Schatten der Engel

CH/BRD 1976, 101 Min., 35 mm, D, ab 18 Jahren
Regie: Daniel Schmid
Darst.: Ingrid Caven, Rainer Werner Fassbinder, Annemarie Düringer, Adrian Hoven, Boy Gobert, Ulli Lommel, Jean-Claude Dreyfus, Irm Hermann, Klaus Löwitsch u.a.

«Schatten der Engel» ist die Geschichte der Prostituierten Lily Brest. Sie ist die Tochter eines alten Nazis, fragil und vom vielen Herumstehen in der Kälte lungenkrank. Für ihr Gewerbe ist sie zu schön, ihre Kunden bevorzugen üppig-bodenständige Frauen.
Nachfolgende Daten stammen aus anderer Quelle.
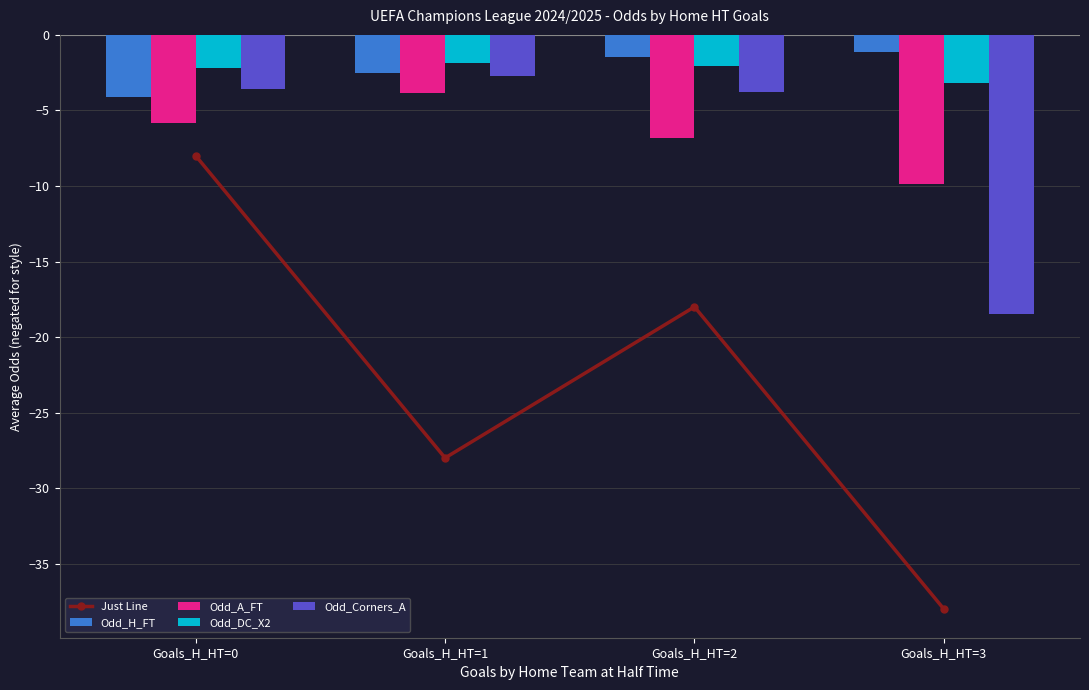

Is the value of Just Line at Goals_H_HT=3 greater than the value of Odd_Corners_A at Goals_H_HT=1?

No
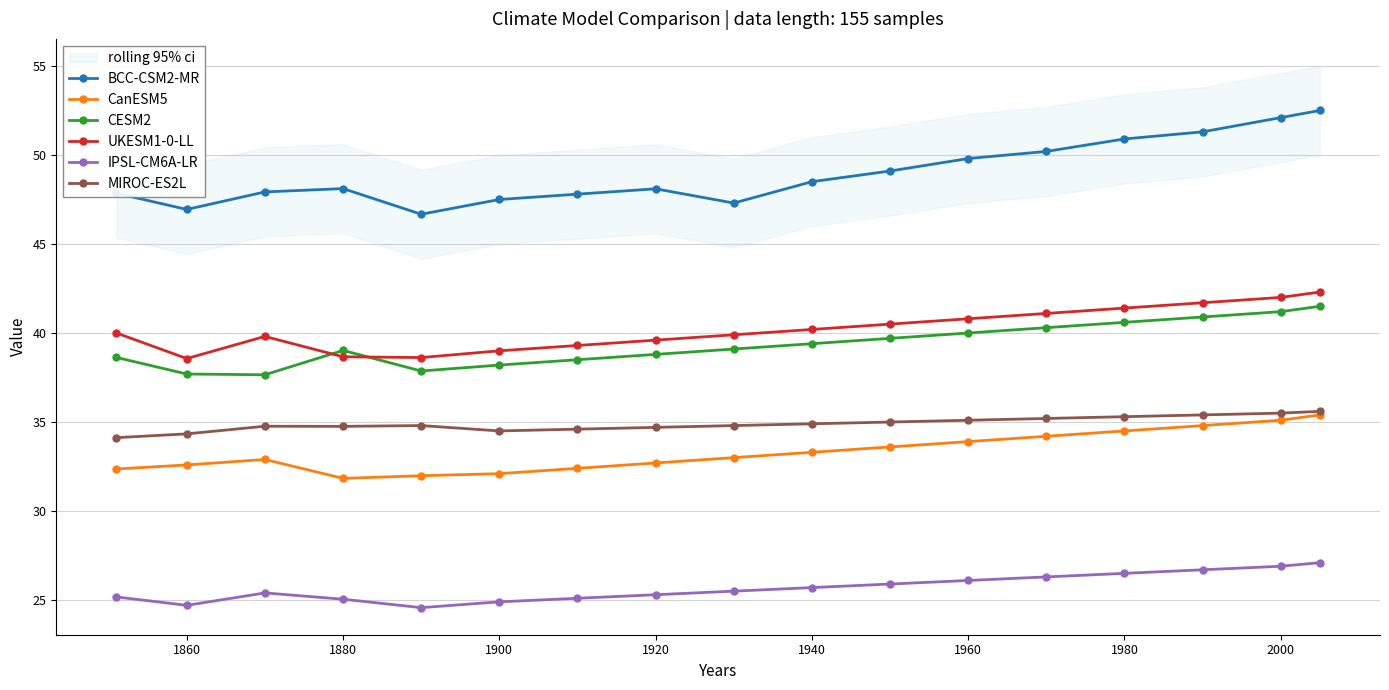

Where is the first local maximum for CESM2?

1880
Zusammen mit ihrem Freund und Zuhälter Raoul lebt sie in einer schäbigen Unterkunft. Eines Tages trifft sie den «reichen Juden», einen korrupten Immobilienspekulanten und Freund des Polizeipräsidenten, der aus dem Filz zwischen Behörden und Bauspekulanten Kapital schlägt. Er trifft sich regelmässig mit Lily, auch weil er ihren Vater für schuldig am Tod seiner Eltern hält. Er ist es, der ihr vorschlägt, nicht mehr zu sprechen und sich für ihr Schweigen und Zuhören bezahlen zu lassen. Von da an wird sie zum «Mülleimer» der Mächtigen, was ihr zu plötzlichem Reichtum und sozialem Aufstieg verhilft. Doch Raoul, der sich inzwischen von einem der Männer des Spekulanten verführen liess, wird mit dieser Situation nicht fertig und verlässt sie. Und trotz Reichtum und Macht will auch Lily nicht mehr so weitermachen … Daniel Schmids eigenwillige Parabel auf das Absterben von Gefühlen, die auf einem Stück von Rainer Werner Fassbinder basiert, spiegelt mit opernhafter Künstlichkeit die Seelenlosigkeit der modernen Grossstadt. Im Programmheft des Kinos Arsenal Berlin ist zu lesen: «Fassbinders 1975 geschriebenes Theaterstück ‹Der Müll, die Stadt und der Tod› entstand in seiner Zeit am Frankfurter ‹Theater am Turm› und ist eine Auseinandersetzung um Stadtsanierung und Korruption in der Finanzmetropole. Der Versuch, antisemitische Stereotype zu analysieren, wurde ihm selbst als Antisemitismus ausgelegt und trat heftige Diskussionen los. Zu Fassbinders Lebzeiten wurde das Stück nie aufgeführt. Daniel Schmid verfilmte das Stück seines Freundes, der an der Seite von Ingrid Caven die Rolle des Zuhälters übernahm, in vorsichtig distanzierter Weise, die die tiefe Faszination für die Verzweiflung, die Trauer und die Angst der Textvorlage verrät. (…) Der ‹reiche Jude› und Lily verzweifeln beide an den Verhältnissen und der Kälte der Stadt, die sie so gut verstanden haben, dass nur noch der Tod als Lösung realistisch erscheint.»